Из неё, например, мы можем узнать, что «вступив на путь потакания собственным темным инстинктам, матриархальное сознание на этом не остановилось, а стало погружаться во все более страшную тьму, в которой все труднее и труднее становилось сохранить человеческий облик. Одним из проявлений подобной духовной деградации стало совокупление с животными, разрушающее грань между ними и человеком»[12].
Далее Серяков, не стесняясь, показывает, что готов перенести на реальных женщин то, что говорилось в сказках, мифах и легендах гораздо более древнего времени о женских сверхъестественных, то есть заведомо вымышленных персонажах. В частности, он широкими мазками рисует тот зверинец, с которым развращённые особы женского пола готовы были вступать в коитус вместо своих законных мужей (как правило – очень благородных). Список получается внушительный: «в одном только Полесье, – скрупулёзно перечисляет автор, – зафиксировано четыре варианта сказки “Муж-уж”. Кроме того, в русском фольклоре неоднократно встречается мотив сожительства женщины с медведем или волком, а в греческих мифах известен мотив брака с быком»[13].
Список пополняется Серяковым и другими животными, но мы в данном вопросе не станем следовать за авторской наблюдательностью, а лучше посмотрим, к каким обобщениям по поводу женской зоофилии он приходит: «Не проводя грани между половым совокуплением человека и животного, древнее сознание перестало делать различие и между тем, кого можно и кого нельзя потреблять в пищу. Понятно, что явление каннибализма присутствовало в первобытном обществе, однако теперь стала стираться грань между близкими родичами и чужаками. Достаточно распространён в индоевропейском, да и в мировом фольклоре образ сестры-людоедки»[14]. То есть, Серяков напрямую выводит каннибализм из сексуальной девиации, а именно из инцеста. Более того, по Серякову получается, что неандертальцы, у которых матриархата явно не наблюдается (но зато по археологическим источникам чётко прослеживается склонность к поеданию себе подобных), за излюбленными «лакомствами» бегали к соседям, а развращённые женщины современного человека пожирали тех, кто жил с ними в одной пещере.

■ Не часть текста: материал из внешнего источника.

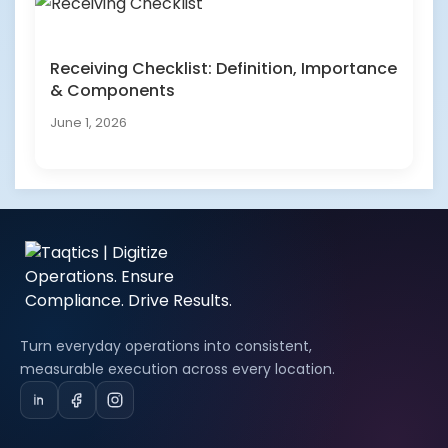
Receiving Checklist: Definition, Importance
& Components
June 1, 2026
Turn everyday operations into consistent,
measurable execution across every location.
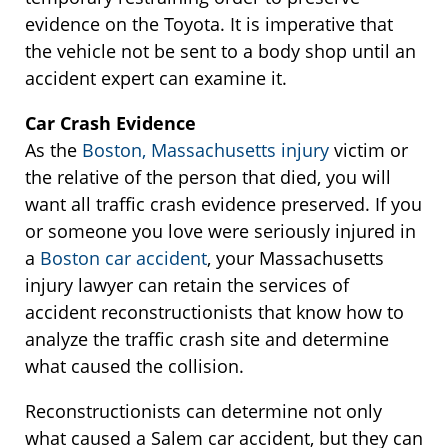
evidence on the Toyota. It is imperative that
the vehicle not be sent to a body shop until an
accident expert can examine it.
Car Crash Evidence
As the
Boston, Massachusetts injury
victim or
the relative of the person that died, you will
want all traffic crash evidence preserved. If you
or someone you love were seriously injured in
a
Boston car accident
, your Massachusetts
injury lawyer can retain the services of
accident reconstructionists that know how to
analyze the traffic crash site and determine
what caused the collision.
Reconstructionists can determine not only
what caused a Salem car accident, but they can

Вот уже женщина становится у автора не только источником развращения, но и прямой угрозой жизни благородного древнего мужчины: «соединение в лице Великой Богини ипостасей матери, жены и убийцы своих сыновей, становящихся впоследствии мужьями и жертвами, – продолжает свои умозаключения Серяков, – свидетельствует о глубокой психопатологии женской психики, которая, пользуясь собственной безнаказанностью и всемогуществом, погружалась в самые тёмные бездны подсознательного, реализуя свои самые извращённые и страшные фантазии. Отголоски этих представлений оказались более чем живучи и находили своё выражение ещё в шабашах ведьм»[15]. И далее ещё более эпическое: «С течением времени убийство людей с целью обеспечения себя пищей стало превращаться для женщин в забаву, призванную удовлетворить их садистские наклонности»[16]. То есть охота на ведьм – это справедливое возмездие со стороны благородных рыцарей и мудрых пастырей, не желавших быть съеденными распоясавшимися садистками?
И завершает главу о чёрной стороне матриархата неповторимый в своём академизме вывод: «Очевидно, что в период господства полуобезумевших жриц, особенно в период обострения у них психических расстройств, в обществе царил ужас, ужас, которому, как казалось, не будет конца»[17]. Даже если отвлечься от этих морализаторских оценок (о них обстоятельный разговор ещё предстоит, но чуть позже), для Серякова матриархат – это приземлённость, обращённость к Земле как элементу космоса (отсюда ритуал трупоположения). А вот патриархат, наоборот, – это устремлённость человека к небу, к солнцу, небесному огню (отсюда соответственно ритуал трупосожжения).